The signing turned out to be one of baseball's best bargains in 2014. Cruz enjoyed a career year while hitting in the middle of a quality Orioles lineup and playing in hitter-friendly Camden Yards, even though he hit more home runs on the road (25) than at home (15).
The effect that Cruz's departure will have on potentially re-signing right fielder Nick Markakis is unclear. The Orioles and Markakis appeared to be fairly close last month to a four-year deal worth between $10 million and $12 million annually. But those negotiations have stalled, and multiple sources said late Monday that there looks to be less than a 50-50 chance that Markakis returns to the Orioles.

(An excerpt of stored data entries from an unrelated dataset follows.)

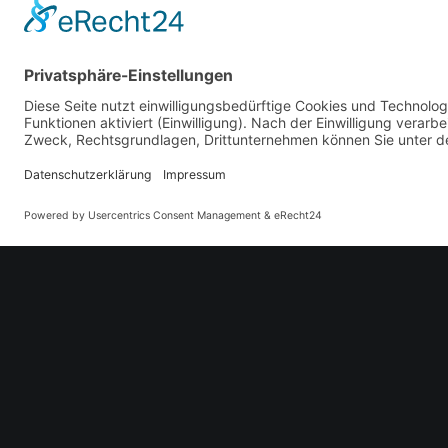
dapibus leo.
DETAILS
Kategorien
GETRÄNKE
,
FLASCHENBIERE
REVIEWS
PREV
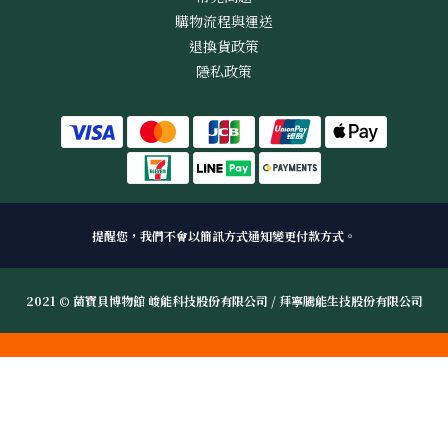
購物流程與運送
退換貨政策
隱私政策
提醒您，我們不會以簡訊方式通知變更付款方式。
2021 © 菌寶貝博物館 峻能科技股份有限公司 / 拜寧騰能生技股份有限公司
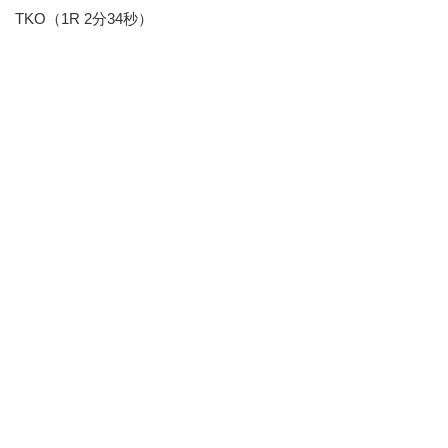
TKO（1R 2分34秒）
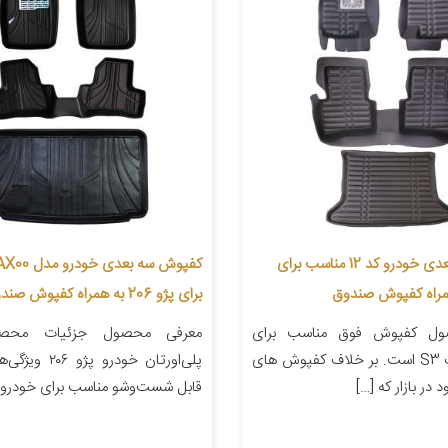
کفپوش سه بعدی خودرو کد 12 مناسب برای
برای پژو 206 به همراه کفپوش صندوق
ول کفپوش فوق مناسب برای
معرفی محصول جزئیات مح
خودروی جک S3 است. بر خلاف کفپوش های
پلی‌اورتان خودرو 
قابل شست‌وشو مناسب برای خودرو پژو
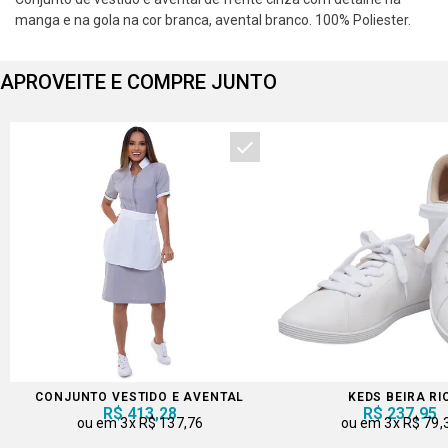
manga e na gola na cor branca, avental branco. 100% Poliester.
APROVEITE E COMPRE JUNTO
CONJUNTO VESTIDO E AVENTAL
KEDS BEIRA RI
R$ 413,28
R$ 237,95
3x
R$ 137,76
3x
R$ 79,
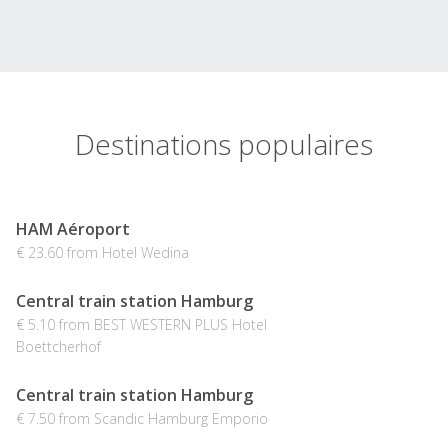
Destinations populaires
HAM Aéroport
€ 23.60 from Hotel Wedina
Central train station Hamburg
€ 5.10 from BEST WESTERN PLUS Hotel
Boettcherhof
Central train station Hamburg
€ 7.50 from Scandic Hamburg Emporio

Other teams appear to be interested, and it's possible that he could get a four-year deal — and perhaps more money — elsewhere. Markakis, however, has spoken publicly several times in the past about wanting to remain with the Orioles.
If Markakis leaves, the Orioles' starting outfield — at this moment — would be center fielder Adam Jones flanked by Alejandro De Aza in left field and Steve Pearce in right field. Meanwhile, the Orioles were linked to free-agent outfielder Torii Hunter and reportedly inquired about Los Angeles Dodgers outfielder Matt Kemp.
"We also have some resources we can re-invest in the 2015 team," Duquette said. "I'm sure we'll get some quality players to help the team."
NOTES: The Orioles are expected to tender contracts to all 11 of their arbitration-eligible players by today's deadline: Zach Britton, Chris Davis, De Aza, Ryan Flaherty, Miguel Gonzalez, Tommy Hunter, Brian Matusz, Bud Norris, Pearce, Chris Tillman and Matt Wieters. … Double-A Bowie field coach Butch Davis, who spent the past two decades as a coach in the Orioles minor league system, was announced Monday as the new Minnesota Twins first base coach under manager Paul Molitor.